### Task goal
Copy, exactly and without additions, every line in the records below from the one holding "Figure 1. SEM images of the" through the one holding "Figure 16. Comparison", both ends included.

### Records for processing
• • •

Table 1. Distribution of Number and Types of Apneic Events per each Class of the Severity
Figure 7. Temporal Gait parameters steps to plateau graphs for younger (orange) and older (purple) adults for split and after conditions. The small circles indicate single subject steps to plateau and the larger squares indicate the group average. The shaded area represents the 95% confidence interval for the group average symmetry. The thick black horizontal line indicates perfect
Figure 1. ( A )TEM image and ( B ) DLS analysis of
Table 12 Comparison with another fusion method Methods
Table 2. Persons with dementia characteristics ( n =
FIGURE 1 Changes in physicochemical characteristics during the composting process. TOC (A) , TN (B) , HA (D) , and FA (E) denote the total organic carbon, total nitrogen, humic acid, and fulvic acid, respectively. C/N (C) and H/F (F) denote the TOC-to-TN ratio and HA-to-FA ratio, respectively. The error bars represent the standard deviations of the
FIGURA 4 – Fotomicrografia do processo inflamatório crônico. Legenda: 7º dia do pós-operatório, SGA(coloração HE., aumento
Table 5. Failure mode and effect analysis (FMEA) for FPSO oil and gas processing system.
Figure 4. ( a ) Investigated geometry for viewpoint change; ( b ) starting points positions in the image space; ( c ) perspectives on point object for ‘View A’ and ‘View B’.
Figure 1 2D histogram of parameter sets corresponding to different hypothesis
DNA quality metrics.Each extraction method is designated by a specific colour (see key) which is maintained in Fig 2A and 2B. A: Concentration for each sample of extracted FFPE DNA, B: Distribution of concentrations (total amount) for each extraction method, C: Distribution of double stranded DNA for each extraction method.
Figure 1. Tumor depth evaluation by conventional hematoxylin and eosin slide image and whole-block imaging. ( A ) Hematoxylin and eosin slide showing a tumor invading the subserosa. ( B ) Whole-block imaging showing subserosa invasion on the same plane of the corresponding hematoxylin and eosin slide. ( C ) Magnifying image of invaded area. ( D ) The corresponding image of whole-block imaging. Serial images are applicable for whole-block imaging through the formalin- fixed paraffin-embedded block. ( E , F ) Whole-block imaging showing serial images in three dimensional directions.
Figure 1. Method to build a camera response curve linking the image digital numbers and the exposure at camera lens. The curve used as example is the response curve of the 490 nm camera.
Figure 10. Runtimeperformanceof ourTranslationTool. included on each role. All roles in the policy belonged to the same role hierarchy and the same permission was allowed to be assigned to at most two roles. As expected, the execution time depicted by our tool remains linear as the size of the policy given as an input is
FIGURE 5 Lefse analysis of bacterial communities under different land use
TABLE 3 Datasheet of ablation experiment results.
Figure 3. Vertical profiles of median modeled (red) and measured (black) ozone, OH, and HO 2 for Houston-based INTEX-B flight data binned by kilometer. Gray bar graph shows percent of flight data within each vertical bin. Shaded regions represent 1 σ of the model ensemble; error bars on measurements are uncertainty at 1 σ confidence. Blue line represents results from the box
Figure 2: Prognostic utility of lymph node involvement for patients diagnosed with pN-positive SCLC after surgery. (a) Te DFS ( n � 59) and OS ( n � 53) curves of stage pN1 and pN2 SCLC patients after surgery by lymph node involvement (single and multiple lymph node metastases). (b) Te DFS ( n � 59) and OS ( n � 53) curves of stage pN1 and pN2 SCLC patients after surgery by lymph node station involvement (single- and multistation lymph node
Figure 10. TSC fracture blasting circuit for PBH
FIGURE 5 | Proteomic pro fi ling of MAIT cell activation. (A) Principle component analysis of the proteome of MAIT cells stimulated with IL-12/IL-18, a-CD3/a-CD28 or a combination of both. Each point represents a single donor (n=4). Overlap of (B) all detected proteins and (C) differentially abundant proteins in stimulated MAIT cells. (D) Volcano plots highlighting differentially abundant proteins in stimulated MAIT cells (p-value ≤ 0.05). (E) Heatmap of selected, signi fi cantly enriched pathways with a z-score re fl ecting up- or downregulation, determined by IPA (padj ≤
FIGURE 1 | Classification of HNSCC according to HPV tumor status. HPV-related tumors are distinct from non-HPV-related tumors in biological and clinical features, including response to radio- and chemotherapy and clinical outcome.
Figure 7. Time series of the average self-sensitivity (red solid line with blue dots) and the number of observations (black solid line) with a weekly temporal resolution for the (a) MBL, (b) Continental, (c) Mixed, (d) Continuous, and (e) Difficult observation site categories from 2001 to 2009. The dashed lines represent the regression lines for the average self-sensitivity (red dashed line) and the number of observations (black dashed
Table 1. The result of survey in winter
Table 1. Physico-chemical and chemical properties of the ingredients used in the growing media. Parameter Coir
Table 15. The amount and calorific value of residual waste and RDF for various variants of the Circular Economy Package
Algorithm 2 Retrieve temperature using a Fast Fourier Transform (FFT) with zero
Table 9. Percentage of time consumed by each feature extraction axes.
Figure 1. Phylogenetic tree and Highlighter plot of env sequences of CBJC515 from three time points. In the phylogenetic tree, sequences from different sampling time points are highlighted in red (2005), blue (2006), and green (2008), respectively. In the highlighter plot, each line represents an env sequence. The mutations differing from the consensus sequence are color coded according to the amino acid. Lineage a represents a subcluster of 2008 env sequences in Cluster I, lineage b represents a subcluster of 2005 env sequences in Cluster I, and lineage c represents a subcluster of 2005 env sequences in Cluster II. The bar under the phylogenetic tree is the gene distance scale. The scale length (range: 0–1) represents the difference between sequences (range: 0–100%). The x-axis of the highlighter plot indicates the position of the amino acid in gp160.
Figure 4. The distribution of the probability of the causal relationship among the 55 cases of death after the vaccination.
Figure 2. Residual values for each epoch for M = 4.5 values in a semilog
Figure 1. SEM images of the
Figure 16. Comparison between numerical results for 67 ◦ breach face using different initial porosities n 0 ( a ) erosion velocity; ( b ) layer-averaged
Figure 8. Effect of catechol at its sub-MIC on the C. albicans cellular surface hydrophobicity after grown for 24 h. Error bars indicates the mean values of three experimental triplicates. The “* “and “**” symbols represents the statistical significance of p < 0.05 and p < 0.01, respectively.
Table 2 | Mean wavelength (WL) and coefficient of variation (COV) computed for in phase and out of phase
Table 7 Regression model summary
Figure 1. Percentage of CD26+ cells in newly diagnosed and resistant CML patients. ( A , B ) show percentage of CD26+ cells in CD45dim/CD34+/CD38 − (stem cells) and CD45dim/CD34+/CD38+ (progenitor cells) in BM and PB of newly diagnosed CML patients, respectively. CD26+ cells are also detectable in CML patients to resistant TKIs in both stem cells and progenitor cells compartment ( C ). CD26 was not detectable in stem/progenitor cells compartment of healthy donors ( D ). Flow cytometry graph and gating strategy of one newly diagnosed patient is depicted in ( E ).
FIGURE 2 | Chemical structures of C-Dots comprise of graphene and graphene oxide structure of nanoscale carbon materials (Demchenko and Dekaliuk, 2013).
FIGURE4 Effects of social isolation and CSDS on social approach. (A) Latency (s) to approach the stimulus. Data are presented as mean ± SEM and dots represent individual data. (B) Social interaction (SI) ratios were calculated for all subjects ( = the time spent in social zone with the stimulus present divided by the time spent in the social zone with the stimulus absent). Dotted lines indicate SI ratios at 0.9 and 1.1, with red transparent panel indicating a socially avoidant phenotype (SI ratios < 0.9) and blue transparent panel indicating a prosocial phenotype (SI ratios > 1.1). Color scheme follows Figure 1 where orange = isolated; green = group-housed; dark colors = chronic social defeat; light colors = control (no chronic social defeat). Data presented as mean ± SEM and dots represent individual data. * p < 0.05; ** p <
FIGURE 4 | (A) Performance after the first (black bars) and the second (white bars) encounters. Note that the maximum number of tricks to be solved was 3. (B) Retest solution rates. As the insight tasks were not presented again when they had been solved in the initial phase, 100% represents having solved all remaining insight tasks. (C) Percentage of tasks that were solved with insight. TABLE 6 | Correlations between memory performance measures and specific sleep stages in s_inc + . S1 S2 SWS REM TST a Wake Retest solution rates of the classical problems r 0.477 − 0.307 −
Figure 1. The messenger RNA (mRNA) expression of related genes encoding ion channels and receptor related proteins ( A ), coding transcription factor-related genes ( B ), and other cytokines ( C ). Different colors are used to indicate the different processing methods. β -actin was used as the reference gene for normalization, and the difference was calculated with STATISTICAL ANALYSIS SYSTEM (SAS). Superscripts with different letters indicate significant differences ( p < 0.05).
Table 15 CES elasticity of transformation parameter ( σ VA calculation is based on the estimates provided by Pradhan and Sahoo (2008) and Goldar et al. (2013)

• • •

### Response to this exercise
Figure 1. SEM images of the
Figure 16. Comparison between numerical results for 67 ◦ breach face using different initial porosities n 0 ( a ) erosion velocity; ( b ) layer-averaged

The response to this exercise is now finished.